Closed myf5 closed 5 years ago
# nginx -V
nginx version: nginx/1.15.10 (nginx-plus-r18-p1)
built by gcc 6.3.0 20170516 (Debian 6.3.0-18+deb9u1)
built with OpenSSL 1.1.0j 20 Nov 2018 (running with OpenSSL 1.1.0k 28 May 2019)
TLS SNI support enabled
configure arguments: --build=nginx-plus-r18-p1 --prefix=/etc/nginx --sbin-path=/usr/sbin/nginx --modules-path=/usr/lib/nginx/modules --conf-path=/etc/nginx/nginx.conf --error-log-path=/var/log/nginx/error.log --http-log-path=/var/log/nginx/access.log --pid-path=/var/run/nginx.pid --lock-path=/var/run/nginx.lock --http-client-body-temp-path=/var/cache/nginx/client_temp --http-proxy-temp-path=/var/cache/nginx/proxy_temp --http-fastcgi-temp-path=/var/cache/nginx/fastcgi_temp --http-uwsgi-temp-path=/var/cache/nginx/uwsgi_temp --http-scgi-temp-path=/var/cache/nginx/scgi_temp --user=nginx --group=nginx --with-compat --with-file-aio --with-threads --with-http_addition_module --with-http_auth_jwt_module --with-http_auth_request_module --with-http_dav_module --with-http_f4f_module --with-http_flv_module --with-http_gunzip_module --with-http_gzip_static_module --with-http_hls_module --with-http_mp4_module --with-http_random_index_module --with-http_realip_module --with-http_secure_link_module --with-http_session_log_module --with-http_slice_module --with-http_ssl_module --with-http_stub_status_module --with-http_sub_module --with-http_v2_module --with-mail --with-mail_ssl_module --with-stream --with-stream_realip_module --with-stream_ssl_module --with-stream_ssl_preread_module --with-cc-opt='-g -O2 -fdebug-prefix-map=/data/builder/debuild/nginx-plus-1.15.10/debian/debuild-base/nginx-plus-1.15.10=. -fstack-protector-strong -Wformat -Werror=format-security -Wp,-D_FORTIFY_SOURCE=2 -fPIC' --with-ld-opt='-Wl,-z,relro -Wl,-z,now -Wl,--as-needed -pie'
Hi @myf5, thanks for posting the issue.
I have just tried and is working on my end (same version of NGINX Plus and IC than you).
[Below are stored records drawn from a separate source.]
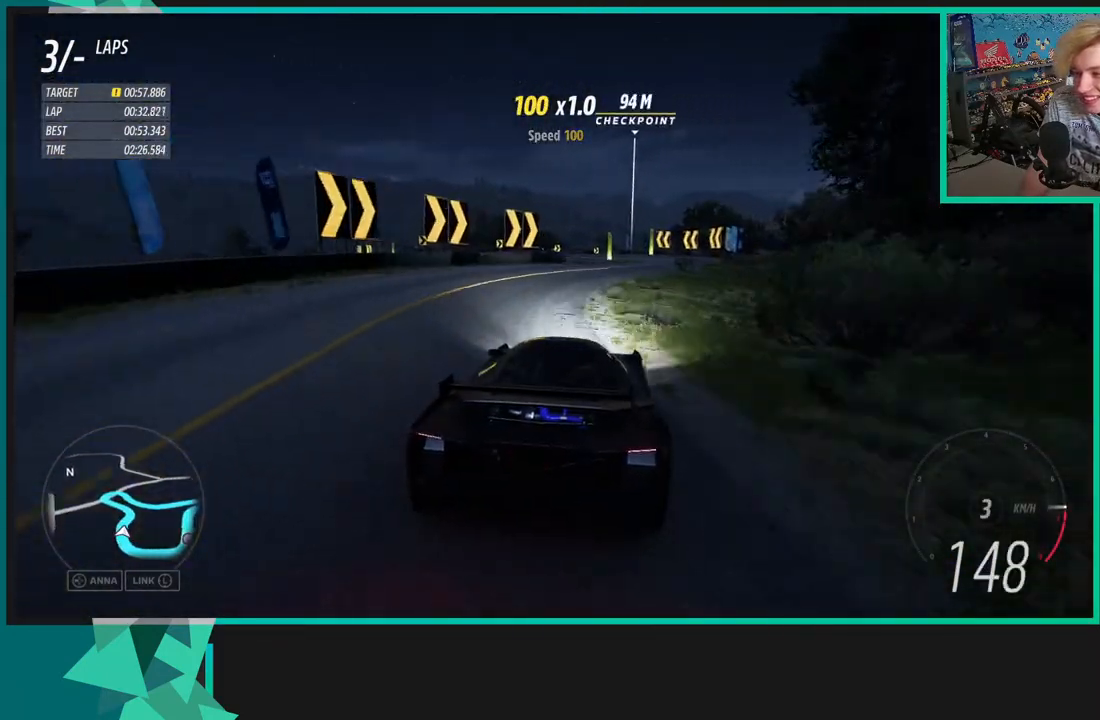
{"buttons": ["R2"], "left_stick": "center", "right_stick": "center", "events": [[383, "left_stick", "center"]]}
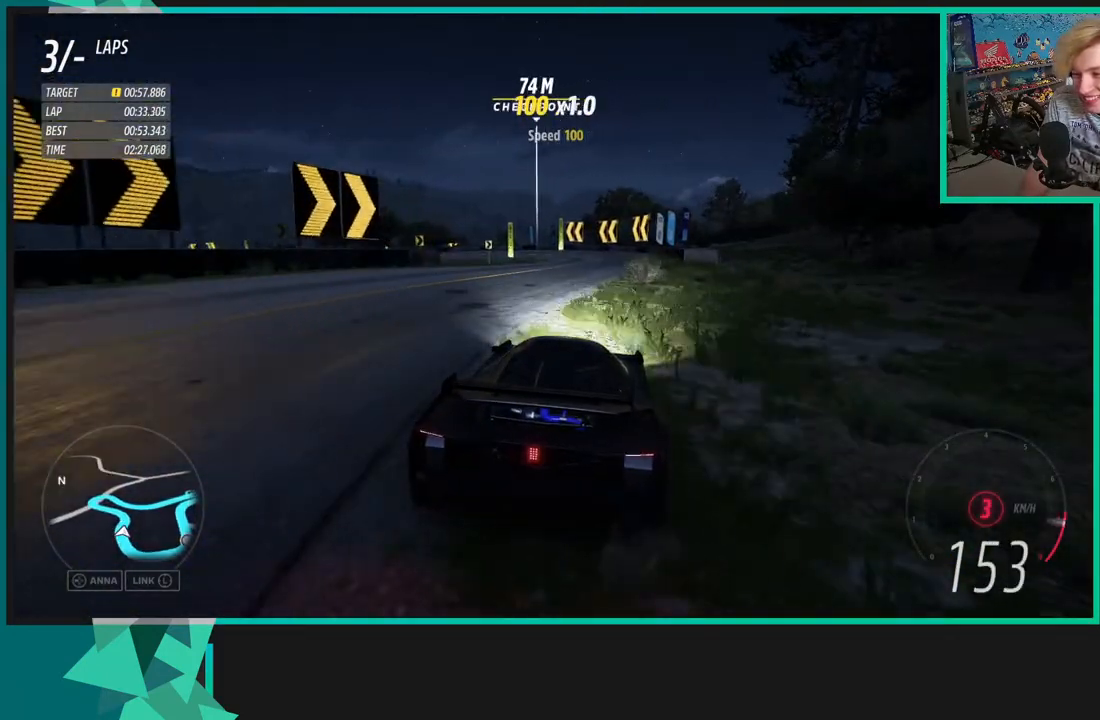
{"buttons": ["X", "R1", "R2"], "left_stick": "down-left", "right_stick": "center", "events": [[33, "left_stick", "down-left"], [483, "R1", "down"], [500, "X", "down"]]}
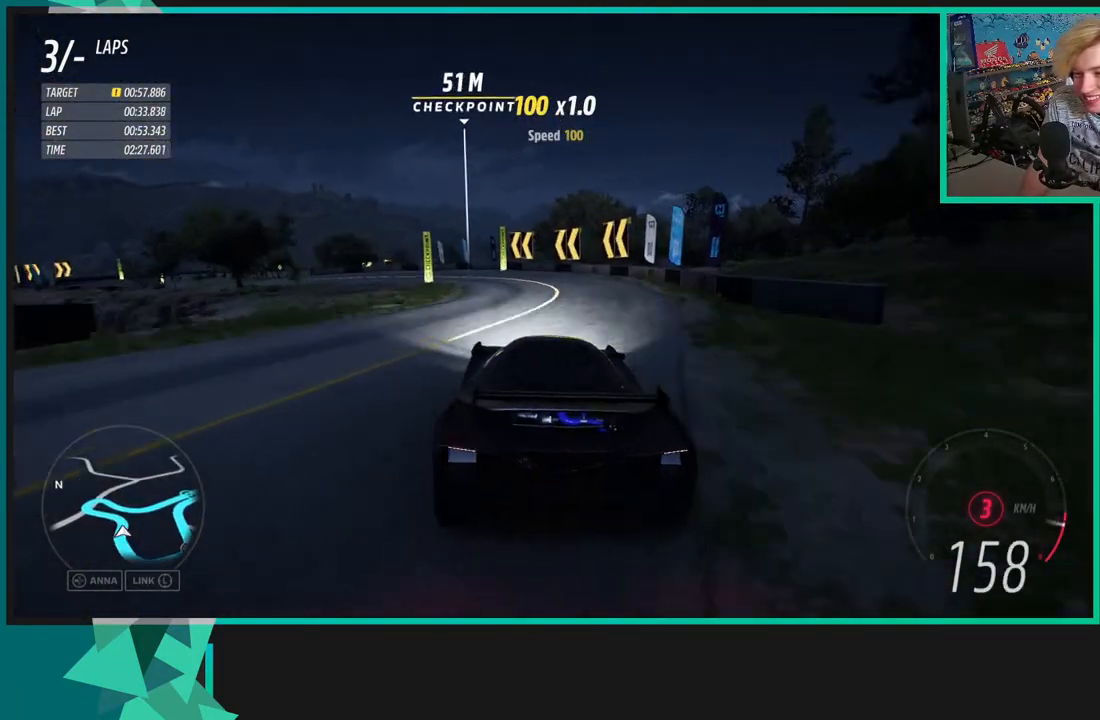
{"buttons": ["R2"], "left_stick": "left", "right_stick": "center", "events": [[117, "R1", "up"], [117, "X", "up"], [150, "left_stick", "left"]]}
In order to understand what might be happening:
Could you post your /etc/nginx/nginx.conf
and /etc/nginx/conf.d/...
files?
Could you also post the first lines of the logs of the IC to check the version? kubectl logs <IC_POD
, something like I0830 13:58:16.341688 1 main.go:155] Starting NGINX Ingress controller Version=edge GitCommit=15c945a8
It seems that the configuration is correct for what you posted but something is causing a segfault in your NGINX Plus instance. This would be more an issue with the module, not with the Ingress Controller itself.
@Rulox Thanks for the help.
No other module. I build the image by default file with except of "ADD default.pem /etc/nginx/secrets/default": make PREFIX=myf5/nginx-plus-ingress-opentracing DOCKERFILE=DockerfileWithOpentracingForPlus GENERATE_DEFAULT_CERT_AND_KEY=1
No special annotations, here is the cafe-ingress.yaml: Note: the below annotations was added after the above test. With or without the annotation, get same failure.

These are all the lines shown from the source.